Эдик, опустив глаза к полу, слушал нервную и развязную речь Извицкого. Это был неплохой режиссер, сохранивший свой театр в смутное время. Эдик узнавал в этой речи столь знакомые ему интонации интеллигентского «протеста на коленях». Уступив уже в главном, режиссер пытался создать видимость несогласия, принуждения, позировал, изображая мученика. Все они такие, подумал Эдик, и я был таким еще недавно.
— Вы не все поняли, Михаил Ефимович, — прервал он Извицкого. — Да, Алина будет играть независимо от вашего мнения, но я не хочу, чтобы она играла долго. Это строго между нами. Я хочу, чтобы вы создали у нее впечатление, что она не годится для театра — опять-таки независимо от того, как она станет играть и что вы в действительности будете о ней думать.
— Вы были против ее решения вернуться в театр? — спросил Извицкий.
— Да. Я хочу, чтобы… Я не хочу, чтобы она была актрисой. Но она сама должна отказаться от этого замысла.

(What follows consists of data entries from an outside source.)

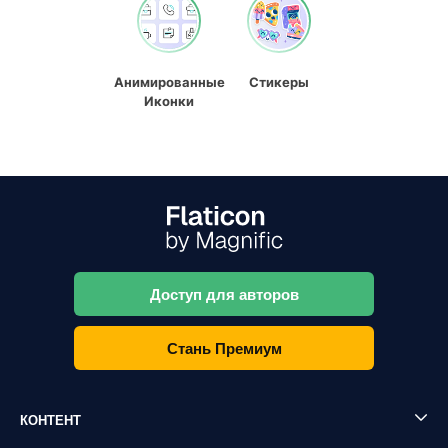
Анимированные
Стикеры
Иконки
Доступ для авторов
Стань Премиум
КОНТЕНТ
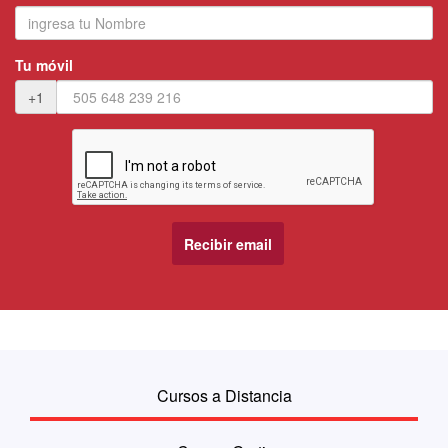
Tu móvil
+1
Cursos a Distancia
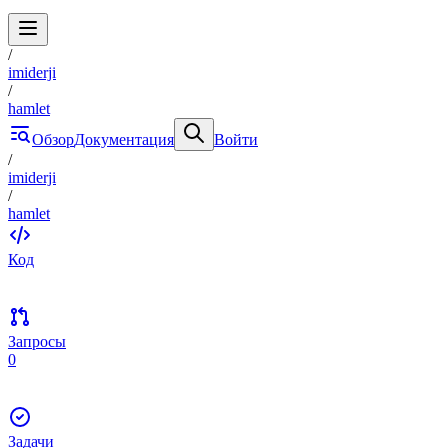
/
imiderji
/
hamlet
Обзор
Документация
Войти
/
imiderji
/
hamlet
Код
Запросы
0
Задачи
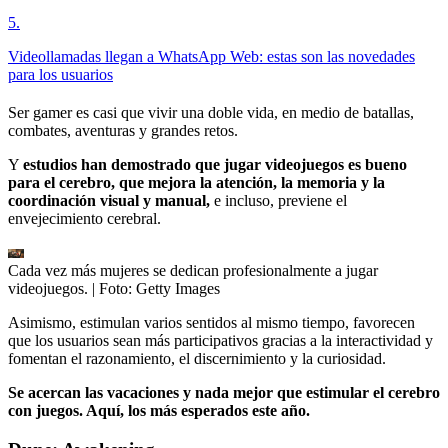
5
.
Videollamadas llegan a WhatsApp Web: estas son las novedades
para los usuarios
Ser gamer es casi que vivir una doble vida, en medio de batallas,
combates, aventuras y grandes retos.
Y
estudios han demostrado que jugar videojuegos es bueno
para el cerebro, que mejora la atención, la memoria y la
coordinación visual y manual,
e incluso, previene el
envejecimiento cerebral.
Cada vez más mujeres se dedican profesionalmente a jugar
videojuegos.
| Foto:
Getty Images
Asimismo, estimulan varios sentidos al mismo tiempo, favorecen
que los usuarios sean más participativos gracias a la interactividad y
fomentan el razonamiento, el discernimiento y la curiosidad.
Se acercan las vacaciones y nada mejor que estimular el cerebro
con juegos. Aquí, los más esperados este año.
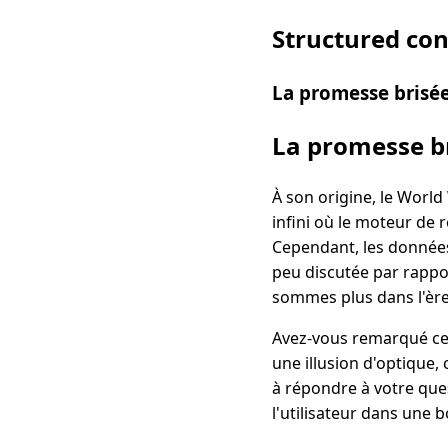
Structured co
La promesse brisé
La promesse b
À son origine, le Worl
infini où le moteur de 
Cependant, les données
peu discutée par rappo
sommes plus dans l'ère 
Avez-vous remarqué cet
une illusion d'optique,
à répondre à votre quest
l'utilisateur dans une b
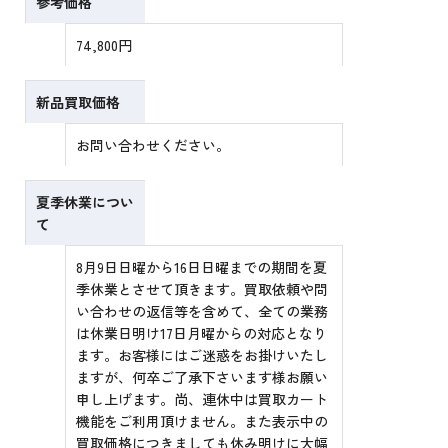
参考価格
74,800円
新品買取価格
お問い合わせください。
夏季休業につい
て
8月9日日曜から16日日曜までの期間を夏
季休業とさせて頂きます。買取依頼や問
い合わせの返信等を含めて、全ての業務
は休業日明け17日月曜からの対応となり
ます。お客様にはご迷惑をお掛けいたし
ますが、何卒ご了承下さいます様お願い
申し上げます。尚、連休中は買取カート
機能をご利用頂けません。また表示中の
買取価格につきましても休み明けに大幅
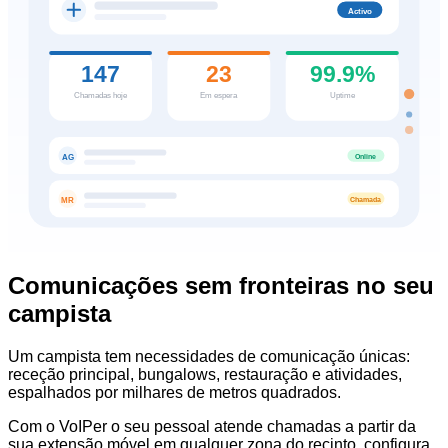
Activo
147
23
99.9%
Chamadas hoje
Em espera
Uptime
Online
AG
Chamada
MR
Comunicações sem fronteiras no seu
campista
Um campista tem necessidades de comunicação únicas:
receção principal, bungalows, restauração e atividades,
espalhados por milhares de metros quadrados.
Com o VoIPer o seu pessoal atende chamadas a partir da
sua extensão móvel em qualquer zona do recinto, configura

Вовсе не надо говорить ей прямо, что она неудавшаяся, плохая актриса, — тем более что это не соответствует истине. Просто постарайтесь вести себя так, чтобы она подумала… чтобы она пришла к этому мнению. Вот и вся моя просьба. В общем, наши желания совпадают — вы ведь не хотите, чтобы это долго продолжалось, вы просто уступаете, можно сказать, силовому нажиму. Так что чем быстрее Алина бросит сцену, тем лучше для нас обоих.

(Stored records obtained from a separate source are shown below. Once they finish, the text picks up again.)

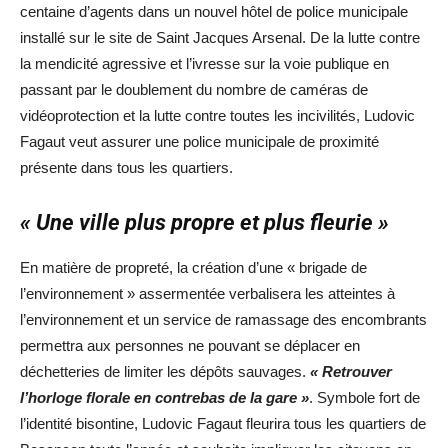
centaine d’agents dans un nouvel hôtel de police municipale
installé sur le site de Saint Jacques Arsenal. De la lutte contre
la mendicité agressive et l’ivresse sur la voie publique en
passant par le doublement du nombre de caméras de
vidéoprotection et la lutte contre toutes les incivilités, Ludovic
Fagaut veut assurer une police municipale de proximité
présente dans tous les quartiers.
« Une ville plus propre et plus fleurie »
En matière de propreté, la création d’une « brigade de
l’environnement » assermentée verbalisera les atteintes à
l’environnement et un service de ramassage des encombrants
permettra aux personnes ne pouvant se déplacer en
déchetteries de limiter les dépôts sauvages.
« Retrouver
l’horloge florale en contrebas de la gare »
. Symbole fort de
l’identité bisontine, Ludovic Fagaut fleurira tous les quartiers de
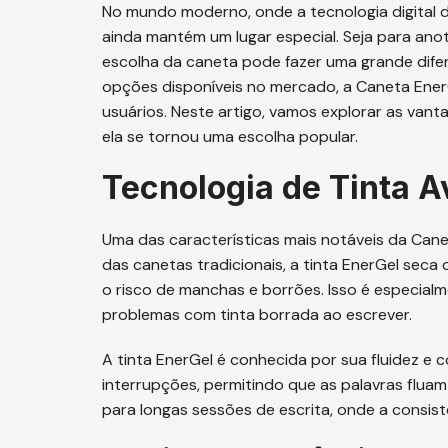
No mundo moderno, onde a tecnologia digital 
ainda mantém um lugar especial. Seja para anota
escolha da caneta pode fazer uma grande difere
opções disponíveis no mercado, a Caneta Ener
usuários. Neste artigo, vamos explorar as van
ela se tornou uma escolha popular.
Tecnologia de Tinta 
Uma das características mais notáveis da Canet
das canetas tradicionais, a tinta EnerGel seca
o risco de manchas e borrões. Isso é especial
problemas com tinta borrada ao escrever.
A tinta EnerGel é conhecida por sua fluidez e 
interrupções, permitindo que as palavras fluam
para longas sessões de escrita, onde a consistê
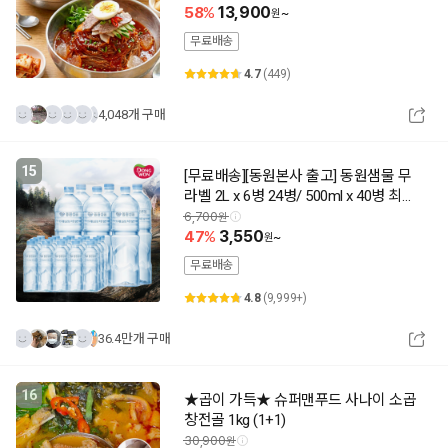
58
13,900
~
무료배송
4.7
(449)
4,048개 구매
15
[무료배송][동원본사 출고] 동원샘물 무
라벨 2L x 6병 24병/ 500ml x 40병 최근
제조 상품출고 동원공식대리점
6,700
47
3,550
~
무료배송
4.8
(9,999+)
36.4만개 구매
16
★곱이 가득★ 슈퍼맨푸드 사나이 소곱
창전골 1kg (1+1)
30,900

— Хорошо, — сказал Извицкий. — Я дам ей две роли. Я могу ввести ее в «Чайку»…
— О черт, — сказал Эдик.
— Что?
— Она знает эту роль, мечтала о ней. Ладно, дайте ей возможность сыграть.

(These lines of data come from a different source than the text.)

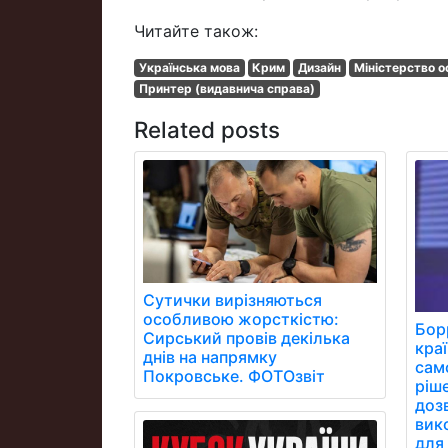
Читайте також:
Українська мова
Крим
Дизайн
Міністерство ос
Принтер (видавнича справа)
Related posts
Сутички вирізняються
особливою жорсткістю:
Бор
Сирський провів декілька
кра
днів на напрямку
сам
Покровське. ФОТОзвіт
ріш
дозв
вик
для 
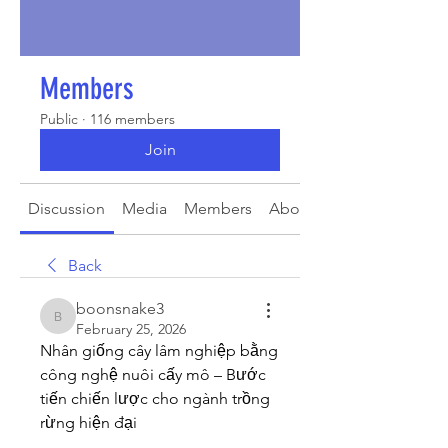
Members
Public
·
116 members
Join
Discussion
Media
Members
About
Back
boonsnake3
boonsnake3
February 25, 2026
Nhân giống cây lâm nghiệp bằng 
công nghệ nuôi cấy mô – Bước 
tiến chiến lược cho ngành trồng 
rừng hiện đại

— Хорошо, ну а потом у нас в плане — премьера, а у меня как раз нет подходящей актрисы…
Он еще что-то бормотал, Эдик быстро кивал, нетерпеливо ожидая конца неприятного для него разговора, — ведь Алина была его актрисой, ему небеса подарили это чудо, но так ли, правильно ли распорядился он этим даром? Кто знает…
Алина уехала — и словно солнце погасло над замком на Дансинг-Хилл. Яхта уныло стояла на приколе, ожидая хозяйку. А Царь бродил по аллеям или сидел в гостиной, будто ожидая, что вот-вот раздастся серебристый смех, и она, его Царица, вновь войдет в эти двери. Возвращаться в свою спальню Эдик не хотел. Он чувствовал какую-то детскую обиду на Алину. Слезы подступали к глазам. Ведь ему казалось, что теперь он навсегда завоевал эту женщину, и это было главным достижением его жизни. Но на поверку выходит, что он занимает в ее жизни не самое значительное место.
Эдик вышел из замка. Дарби, сидевший в гостиной, вопросительно посмотрел на него — нужно ли сопровождать? — но Эдик жестом показал ему, что в этом нет необходимости. Ему было так тоскливо, что даже общество эфэла его раздражало. Он вспомнил, как в первый раз сблизился с Алиной — в театре, на сцене, после репетиции. Но не она была у него первой после изменения. Первой была та молодая прелестная девушка, только что окончившая школу, немного подвыпившая… Сколько свежести и гибкости было в ее теле, какая опьяняющая страсть… Разве с ней было хуже, чем с Алиной? Просто обладание примой было более престижным… а может быть… А может быть, к чертям эту капризную женщину и сделать Царицей девчонку, которая будет боготворить его? Эдик вдруг подумал, что не помнит даже имени той, что отдалась ему тогда в его кабинете и после ушла торопливо, не сказав ни слова. И с тех пор он не видел ее.
Эдик быстро шагал по тропинке к морю. Он уже слышал его шум, и, когда вышел на скалистый берег, море предстало во всем великолепии. Эдик смотрел на море с высоты пятидесяти футов, но оно восхищало и пугало своим природным, натуральным величием, своею мощью. И он, Царь Мира, чувствовал себя жалким и фальшивым на фоне этого странного моря, не боящегося однообразия своих просторов, равномерности прибоя, равнодушия, бесстрастности — всего того, что в человеке считалось бы унылым проявлением некрасивости, а в море было прекрасным, неповторимым, величавым.
Какой я Царь, подумалось Эдику, подлинные властелины — это море, небо, космос. Они вечны, несуетны… кто-то назовет их неживыми, но что есть жизнь? Суетливая борьба за существование? Им она не нужна. Может быть, только они и живут по-настоящему, а мы лишь мечемся.